- Assignment -
Give the total of lines holding the word "Premium" in the records below, and nothing else.

##### Recorded information

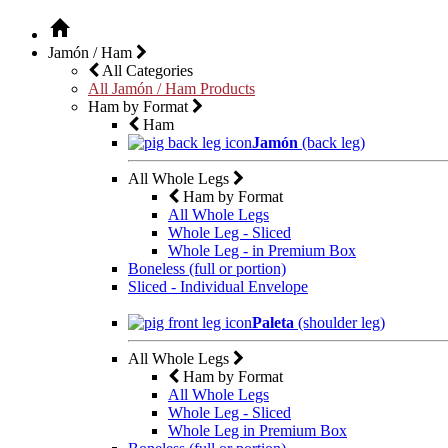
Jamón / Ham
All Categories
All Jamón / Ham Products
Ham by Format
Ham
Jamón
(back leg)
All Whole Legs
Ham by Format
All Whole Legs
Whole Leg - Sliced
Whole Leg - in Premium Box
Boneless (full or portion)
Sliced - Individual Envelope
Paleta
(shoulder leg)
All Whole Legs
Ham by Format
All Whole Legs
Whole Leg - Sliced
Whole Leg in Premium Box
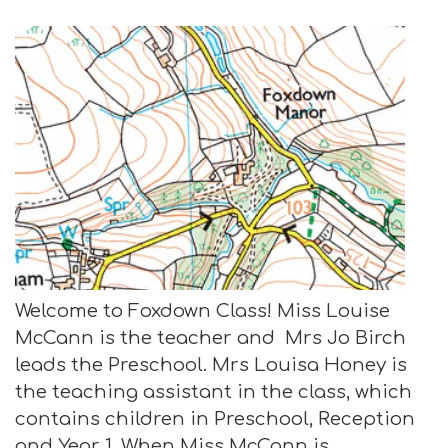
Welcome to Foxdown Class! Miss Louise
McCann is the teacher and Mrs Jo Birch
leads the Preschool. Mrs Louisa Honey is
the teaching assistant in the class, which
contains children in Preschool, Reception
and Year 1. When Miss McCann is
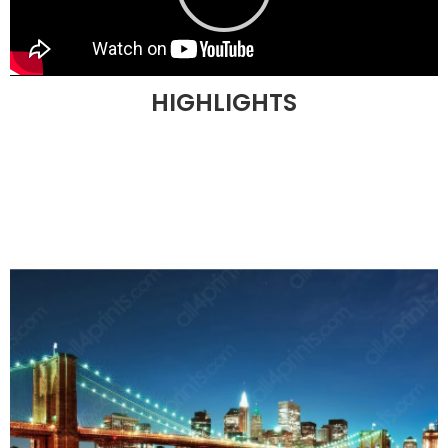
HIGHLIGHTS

##########
##### Recorded information

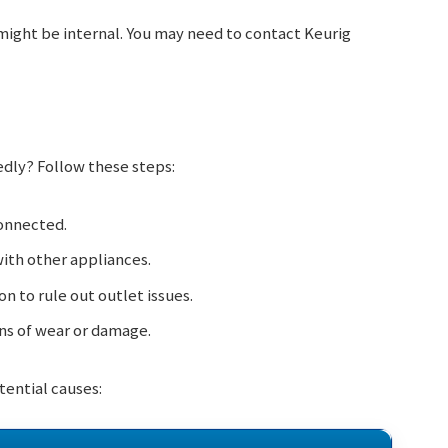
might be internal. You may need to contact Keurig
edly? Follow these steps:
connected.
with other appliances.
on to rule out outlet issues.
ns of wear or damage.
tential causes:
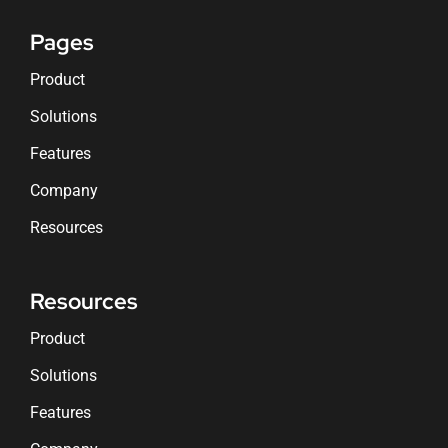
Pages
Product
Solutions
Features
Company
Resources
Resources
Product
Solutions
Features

##########

- Written response -
2